Risposta rapida
Il TFR accantonato al 31 dicembre 2025 si rivaluta nel 2026 con 1,5% fisso annuo + 75% dell'inflazione ISTAT (FOI). Il coefficiente di maggio 2026 è 2,661543%. Sulla rivalutazione si paga un'imposta sostitutiva del 17%.
Calcolatore rivalutazione TFR
Inserisci il TFR accantonato al 31 dicembre 2025 (lo trovi in busta paga o nel CUD) e scegli il mese del coefficiente.
Come funziona la rivalutazione del TFR
Il TFR lasciato in azienda non resta fermo: ogni anno il fondo accantonato al 31 dicembre precedente viene rivalutato con un tasso composto da 1,5% fisso più il 75% dell'aumento dell'indice ISTAT FOI (prezzi al consumo per famiglie di operai e impiegati) rispetto a dicembre. In corso d'anno il tasso fisso matura pro-rata: 0,125% al mese.
Il coefficiente del mese si usa per le cessazioni del rapporto in quel periodo; per chi resta in servizio conta il coefficiente di dicembre, applicato a saldo. La quota di TFR che matura durante l'anno (circa una mensilità: retribuzione annua / 13,5) non si rivaluta nell'anno stesso, ma da quello successivo. Per stimare quanto TFR hai maturato usa il calcolo TFR.

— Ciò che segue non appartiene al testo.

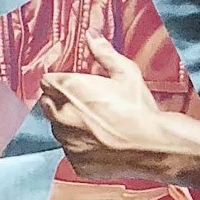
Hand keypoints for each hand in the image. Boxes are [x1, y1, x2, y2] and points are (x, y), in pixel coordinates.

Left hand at [42, 33, 199, 196]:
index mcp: (68, 88)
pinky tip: (101, 143)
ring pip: (58, 130)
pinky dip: (81, 148)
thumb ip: (104, 53)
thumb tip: (91, 34)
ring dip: (69, 126)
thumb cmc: (139, 108)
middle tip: (85, 104)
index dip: (59, 82)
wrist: (153, 146)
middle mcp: (60, 115)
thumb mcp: (125, 73)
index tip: (71, 85)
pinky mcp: (76, 164)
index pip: (46, 82)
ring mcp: (66, 143)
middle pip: (48, 105)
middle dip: (61, 102)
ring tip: (96, 125)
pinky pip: (71, 153)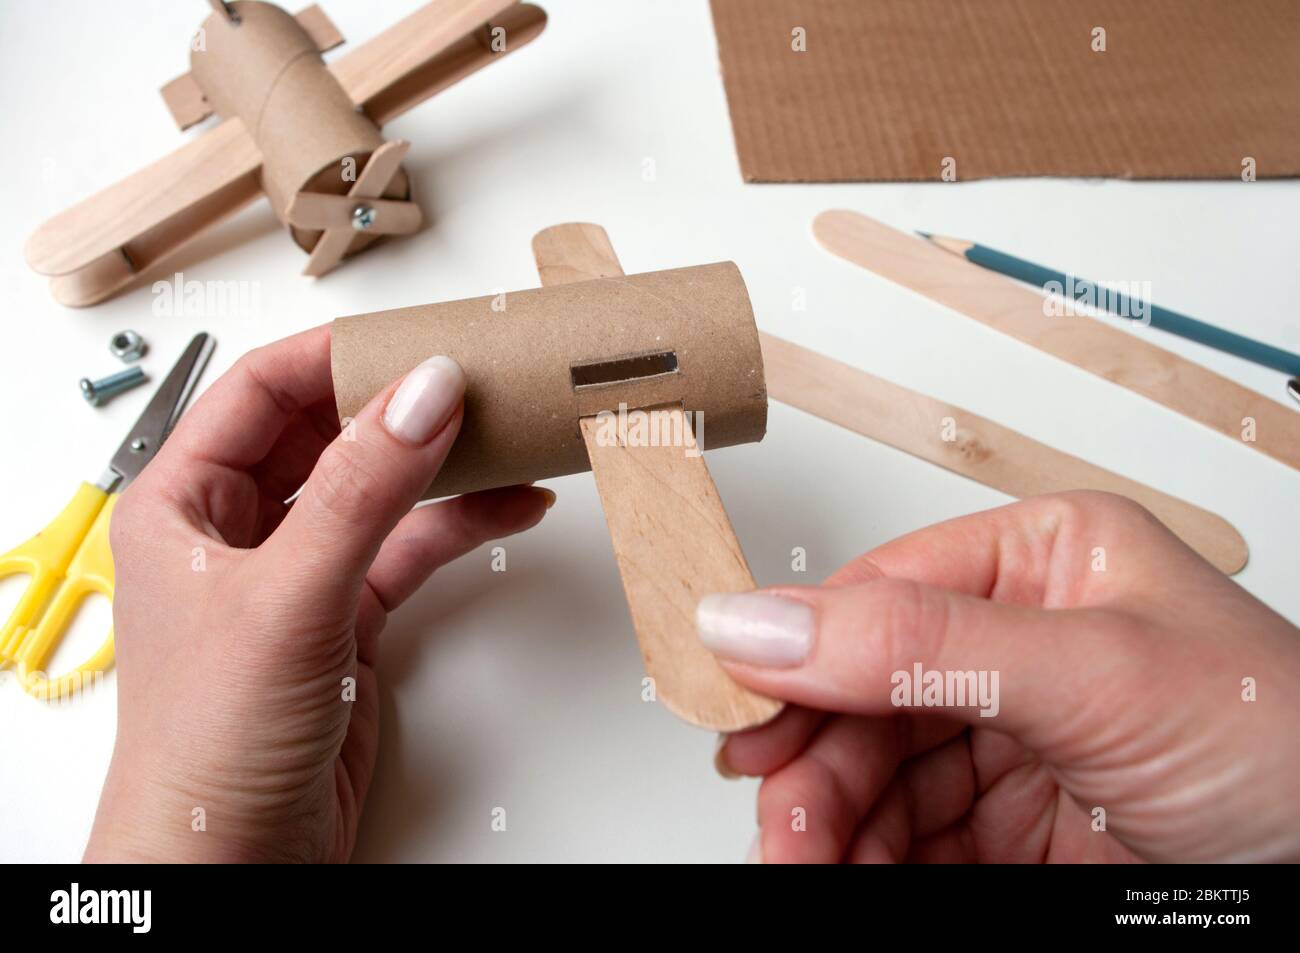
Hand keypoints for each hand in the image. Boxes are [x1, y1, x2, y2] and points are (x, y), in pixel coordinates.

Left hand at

Coefficienti di rivalutazione 2026 (su TFR al 31/12/2025)
| Mese | Coefficiente |
|---|---|
| Gennaio 2026 | 0,363025% |
| Febbraio 2026 | 0,862716% |
| Marzo 2026 | 1,437346% |
| Aprile 2026 | 2,311728% |
| Maggio 2026 | 2,661543% |
L'ISTAT pubblica l'indice FOI intorno alla metà del mese successivo: il coefficiente di giugno arriva quindi a metà luglio, e così via fino a quello di dicembre, che chiude l'anno.

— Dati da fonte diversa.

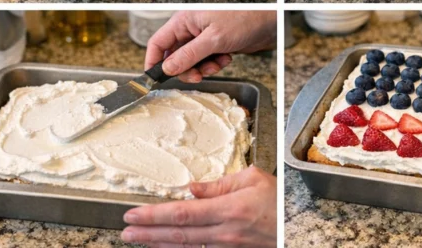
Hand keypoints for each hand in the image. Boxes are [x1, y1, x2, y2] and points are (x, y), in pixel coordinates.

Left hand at [121, 166, 276, 245]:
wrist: (296, 228)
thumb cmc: (278, 199)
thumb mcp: (253, 179)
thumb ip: (220, 184)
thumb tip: (192, 188)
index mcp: (228, 209)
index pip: (183, 213)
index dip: (155, 215)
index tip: (133, 213)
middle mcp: (224, 233)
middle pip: (178, 235)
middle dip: (148, 233)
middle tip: (125, 231)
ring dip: (158, 244)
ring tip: (137, 240)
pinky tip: (165, 247)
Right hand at [144, 9, 275, 81]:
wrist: (269, 20)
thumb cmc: (243, 19)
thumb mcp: (213, 40)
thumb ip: (189, 55)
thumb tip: (167, 68)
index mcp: (184, 19)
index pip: (158, 42)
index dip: (153, 61)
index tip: (155, 79)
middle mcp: (191, 26)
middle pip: (174, 55)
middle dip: (185, 69)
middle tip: (197, 76)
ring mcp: (202, 35)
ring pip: (190, 60)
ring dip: (202, 68)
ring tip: (217, 64)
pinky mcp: (214, 42)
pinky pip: (204, 60)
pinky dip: (213, 64)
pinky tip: (225, 58)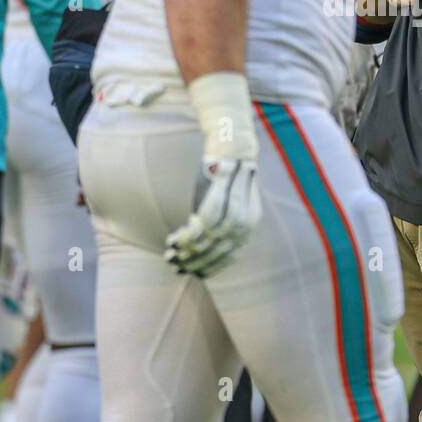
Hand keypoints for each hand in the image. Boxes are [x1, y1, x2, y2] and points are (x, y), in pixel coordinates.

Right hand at [165, 158, 261, 278]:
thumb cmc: (226, 179)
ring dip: (188, 250)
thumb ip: (219, 229)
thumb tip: (199, 250)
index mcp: (251, 225)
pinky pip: (203, 222)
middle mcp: (247, 220)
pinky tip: (174, 239)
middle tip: (176, 268)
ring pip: (209, 239)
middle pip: (219, 250)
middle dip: (196, 262)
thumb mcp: (228, 207)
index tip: (195, 274)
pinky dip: (187, 235)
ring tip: (171, 254)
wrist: (232, 147)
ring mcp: (236, 207)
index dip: (212, 267)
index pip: (232, 255)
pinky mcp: (222, 195)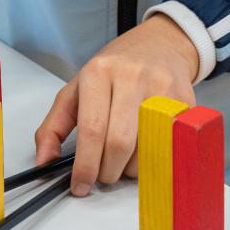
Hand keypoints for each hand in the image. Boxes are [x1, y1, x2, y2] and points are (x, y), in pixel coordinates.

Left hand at [34, 14, 198, 196]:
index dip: (85, 166)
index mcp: (99, 72)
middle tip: (104, 173)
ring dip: (132, 168)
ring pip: (146, 149)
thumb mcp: (77, 88)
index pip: (92, 130)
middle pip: (120, 143)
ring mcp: (161, 87)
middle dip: (108, 170)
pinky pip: (169, 146)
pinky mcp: (185, 100)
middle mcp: (131, 76)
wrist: (159, 44)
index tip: (80, 185)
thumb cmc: (115, 70)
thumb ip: (54, 126)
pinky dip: (156, 159)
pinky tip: (147, 150)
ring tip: (125, 156)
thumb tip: (44, 162)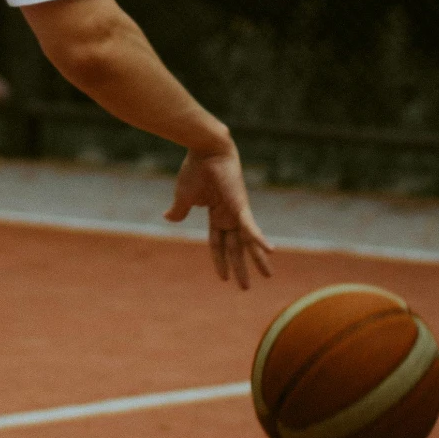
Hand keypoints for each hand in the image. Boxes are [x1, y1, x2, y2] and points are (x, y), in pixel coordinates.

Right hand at [165, 143, 272, 289]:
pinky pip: (251, 227)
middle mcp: (230, 215)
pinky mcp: (241, 205)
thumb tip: (168, 218)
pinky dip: (260, 239)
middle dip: (241, 268)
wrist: (204, 149)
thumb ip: (178, 211)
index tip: (224, 278)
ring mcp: (237, 211)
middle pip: (236, 248)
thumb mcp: (183, 197)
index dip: (220, 261)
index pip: (218, 243)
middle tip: (246, 288)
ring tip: (268, 277)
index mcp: (216, 214)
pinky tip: (270, 251)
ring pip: (249, 242)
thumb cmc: (195, 169)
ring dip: (258, 260)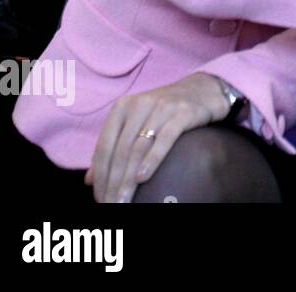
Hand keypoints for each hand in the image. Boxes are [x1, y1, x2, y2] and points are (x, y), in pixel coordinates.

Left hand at [84, 72, 228, 202]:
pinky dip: (152, 160)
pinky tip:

L'imposta sostitutiva del 17%
La rivalutazione non è tassata come il TFR, ma sconta un'imposta sostitutiva del 17%, trattenuta dal datore di lavoro e versata con acconto entro il 16 dicembre e saldo entro il 16 febbraio dell'anno successivo (codici tributo 1712 e 1713). Nel risultato del calcolatore trovi sia la rivalutazione lorda sia quella netta.
Esempio di calcolo
TFR accantonato al 31 dicembre 2025: 10.000 €. Con il coefficiente di maggio 2026 (2,661543%) la rivalutazione lorda è di 266,15 €; tolta l'imposta del 17% (45,25 €) restano 220,91 € netti, e il fondo TFR sale a circa 10.220,91 €.
Quando NON si applica
La rivalutazione ISTAT riguarda solo il TFR rimasto in azienda o versato al Fondo di Tesoreria INPS (aziende con almeno 50 dipendenti). Il TFR conferito a un fondo pensione segue invece i rendimenti del fondo scelto, non il meccanismo 1,5% + 75% FOI.
FAQ
Come si calcola la rivalutazione del TFR? TFR al 31 dicembre precedente × coefficiente del mese. Il coefficiente combina 1,5% fisso annuo e 75% dell'inflazione FOI da dicembre.
Qual è il coefficiente di maggio 2026? 2,661543% sul TFR accantonato al 31 dicembre 2025.
Quante tasse si pagano sulla rivalutazione? Il 17% di imposta sostitutiva, versata dal datore di lavoro.
Il TFR nel fondo pensione si rivaluta così? No, segue i rendimenti del fondo.
La quota maturata quest'anno si rivaluta? No, entra nel calcolo dall'anno prossimo.
Il risultato è ufficiale? No, è una stima: fa fede il conteggio del datore di lavoro con il coefficiente del mese di cessazione o di dicembre.
Fonti e disclaimer
Fonti: ISTAT (indice FOI), art. 2120 c.c. (rivalutazione TFR), legge 297/1982, D.Lgs. 47/2000 e successive modifiche (imposta sostitutiva 17%), nota tecnica Assolombarda maggio 2026. Coefficienti aggiornati a maggio 2026. Stima informativa: non sostituisce il conteggio ufficiale del datore di lavoro.